"Barykada" z autobusów przed Bramą Brandenburską


Trzy postawione pionowo autobusy naprzeciw Bramy Brandenburskiej mają symbolizować sprzeciw wobec wojny i terroru - wyjaśnia Manaf Halbouni, niemiecki artysta urodzony w Damaszku. Jak podkreśla, instalacja "Monument" to odtworzone barykady z autobusów, które miały chronić ludność cywilną w Aleppo przed ostrzałem snajperów.

Instalacja złożona z trzech autobusów ustawiona została w Berlinie w piątek. Wcześniej dzieło było prezentowane w Dreźnie, gdzie spotkało się z falą protestów ze strony skrajnej prawicy. Krytycy instalacji zwracali uwagę, że "Monument" lekceważy pamięć o bombardowaniu, które zrównało Drezno z ziemią podczas II wojny światowej. Halbouni przy tworzeniu swojej pracy inspirował się słynnym zdjęciem Karama Al-Masriego, na którym było widać ustawioną w Aleppo przez rebeliantów syryjskich barykadę złożoną z postawionych pionowo autobusów.

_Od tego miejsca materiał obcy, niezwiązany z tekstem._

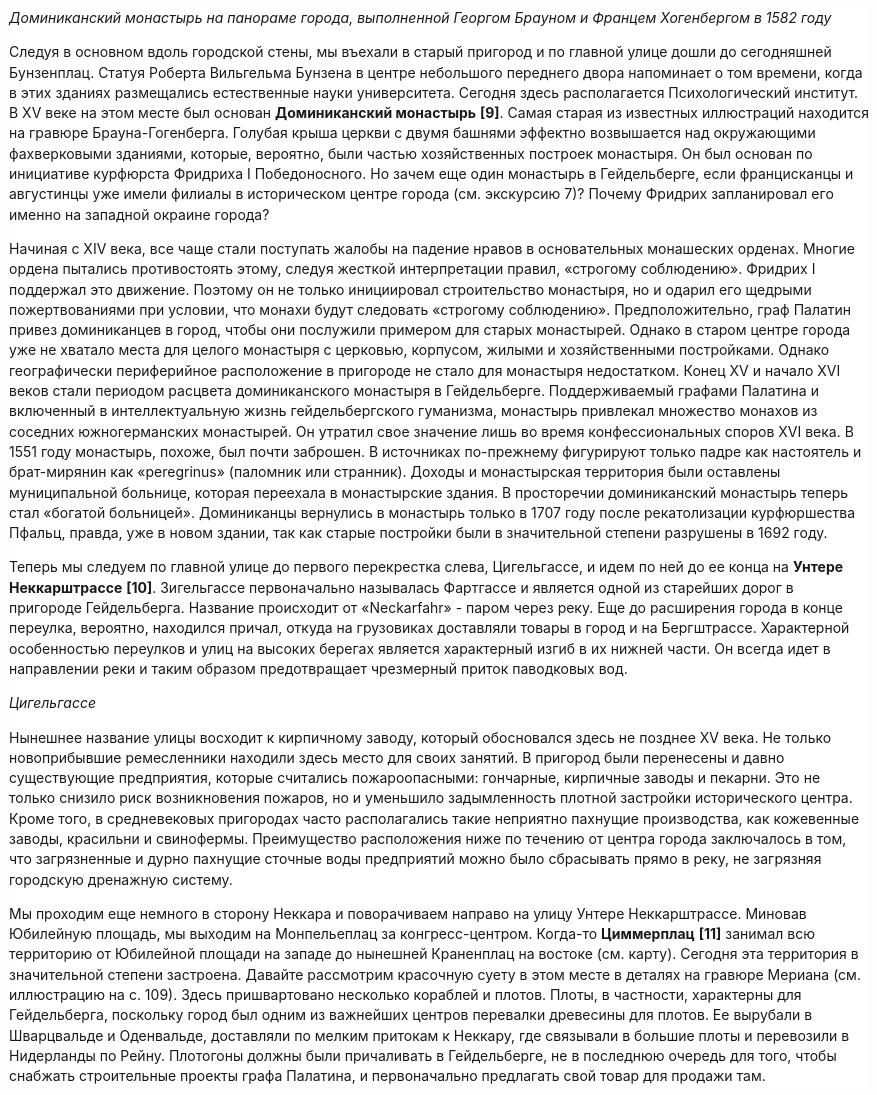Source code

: *Доминиканский монастырь на панораме города, выполненной Георгом Брауном и Францем Хогенбергом в 1582 году*
 
Следуя в основном вдоль городской стены, мы въехали в старый пригород и по главной улице дошли до сегодняшней Бунзенплац. Статуя Роберта Вильгельма Бунзена в центре небольшого переднего двора напоминает о том времени, когда в этих зданиях размещались естественные науки университета. Сегодня здесь располагается Психологический институт. В XV веке на этом месте был основан **Доминиканский монастырь** **[9]**. Самая старая из известных иллюстраций находится на гравюре Брауна-Гогенберга. Голубая крыша церкви с двумя башнями эффектно возвышается над окружающими фахверковыми зданиями, которые, вероятно, были частью хозяйственных построек монастыря. Он был основан по инициативе курфюрста Фридриха I Победоносного. Но зачем еще один монастырь в Гейдельберге, если францисканцы и августинцы уже имели филиалы в историческом центре города (см. экскурсию 7)? Почему Фридрих запланировал его именно на западной окраине города?

Начиная с XIV века, все чаще стали поступать жалобы на падение нравов в основательных монашеских орденах. Многие ордена пытались противостоять этому, следуя жесткой интерпретации правил, «строгому соблюдению». Фридрих I поддержал это движение. Поэтому он не только инициировал строительство монастыря, но и одарил его щедрыми пожертвованиями при условии, что монахи будут следовать «строгому соблюдению». Предположительно, граф Палатин привез доминиканцев в город, чтобы они послужили примером для старых монастырей. Однако в старом центре города уже не хватало места для целого монастыря с церковью, корпусом, жилыми и хозяйственными постройками. Однако географически периферийное расположение в пригороде не стало для монастыря недостатком. Конец XV и начало XVI веков стали периодом расцвета доминиканского монастыря в Гейдельберге. Поддерживаемый графами Палатина и включенный в интеллектуальную жизнь гейдельбергского гуманизма, монастырь привлекал множество монахов из соседних южногерманских монастырей. Он утратил свое значение лишь во время конфессиональных споров XVI века. В 1551 году монастырь, похоже, был почти заброшен. В источниках по-прежнему фигурируют только падре как настоятель и брат-мирянин как «peregrinus» (паломник или странник). Доходы и монастырская территория были оставлены муниципальной больнице, которая переехала в монастырские здания. В просторечии доминиканский монастырь теперь стал «богатой больницей». Доминиканцы вернулись в монастырь только в 1707 году после рекатолизации курфюршества Пфальц, правда, уже в новом здании, так как старые постройки были в значительной степени разрушены в 1692 году. 

Теперь мы следуем по главной улице до первого перекрестка слева, Цигельгассе, и идем по ней до ее конца на **Унтере Неккарштрассе** **[10]**. Зигельгассе первоначально называлась Фартгассе и является одной из старейших дорог в пригороде Гейдельберга. Название происходит от «Neckarfahr» - паром через реку. Еще до расширения города в конце переулка, вероятно, находился причал, откуда на грузовиках доставляли товары в город и на Бергштрассе. Характерной особенностью переулков и улиц на высоких берегах является характерный изгиб в их нижней части. Он всегда идет в направлении реки и таким образом предотвращает чрезмерный приток паводковых вод. 

*Цигельгассе*
 
Нынешнее название улицы восходит к кирпичному заводу, который обосновался здесь не позднее XV века. Не только новоприбывшие ремесленники находили здесь место для своих занятий. В пригород были перенесены и давно существующие предприятия, которые считались пожароопасными: гончарные, кирпичные заводы и пекарни. Это не только снизило риск возникновения пожаров, но и уменьшило задымленность плотной застройки исторического центра. Кроме того, в средневековых пригородах часто располагались такие неприятно пахнущие производства, как кожевенные заводы, красильни и свинофермы. Преимущество расположения ниже по течению от центра города заключалось в том, что загрязненные и дурно пахнущие сточные воды предприятий можно было сбрасывать прямо в реку, не загрязняя городскую дренажную систему. 

Мы проходим еще немного в сторону Неккара и поворачиваем направо на улицу Унтере Неккарштрассе. Миновав Юбилейную площадь, мы выходим на Монпельеплац за конгресс-центром. Когда-то **Циммерплац** **[11]** занимал всю территорию от Юбилейной площади на западе до нынешней Краненплац на востоке (см. карту). Сегодня эта территория в значительной степени застроена. Давайте рассмотрим красочную суету в этом месте в деталях на гравюре Мериана (см. иллюстрацию на с. 109). Здесь пришвартовано несколько кораблей и плотов. Плоты, в частности, характерны для Гейдельберга, поскольку город был одним из важнейших центров перевалки древесины для плотов. Ее вырубали в Шварцвальде и Оденвальде, доставляли по мелким притокам к Неккару, где связывали в большие плоты и перевозили в Нидерланды по Рейну. Плотогоны должны были причаливать в Гейдельберге, не в последнюю очередь для того, чтобы снабжать строительные проекты графа Палатина, и первоначально предлагать свой товар для продажи там.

Zdjęcie Al-Masriego zdobyło między innymi trzecią nagrodę podczas Istanbul Photo Awards 2016.

Sprzeciw wobec wojnie

Instalacja Halouniego została umiejscowiona w bardzo szczególnym symbolicznie położeniu, które mocno wpisane jest w najnowszą historię Niemiec. Z jednej strony to tutaj odbyły się oficjalne uroczystości związane ze zjednoczeniem Niemiec w 1990 roku. Z drugiej strony instalacja stoi zaledwie jedną przecznicę od Pomnika Holokaustu, upamiętniającego miliony Żydów zabitych w czasie rządów nazistów. W rozmowie z Agencją Reutera, Halbouni tłumaczył, że wybrał berlińską lokalizację, ponieważ "Brama Brandenburska jest symbolem zniszczenia i zakończenia wojny jednocześnie, jest symbolem podziału i symbolem zjednoczenia". Artysta podkreślił, że jego celem było wyrażenie sprzeciwu wobec wojny i wszystkiego, co złe. 12-metrowy "Monument", składający się z trzech autobusów, prezentowany jest w niemieckiej stolicy w związku z Berlin Herbstsalon (jesiennym festiwalem sztuki najnowszej). Na wystawie trwającej do 26 listopada prezentowane są prace ponad 100 niemieckich artystów.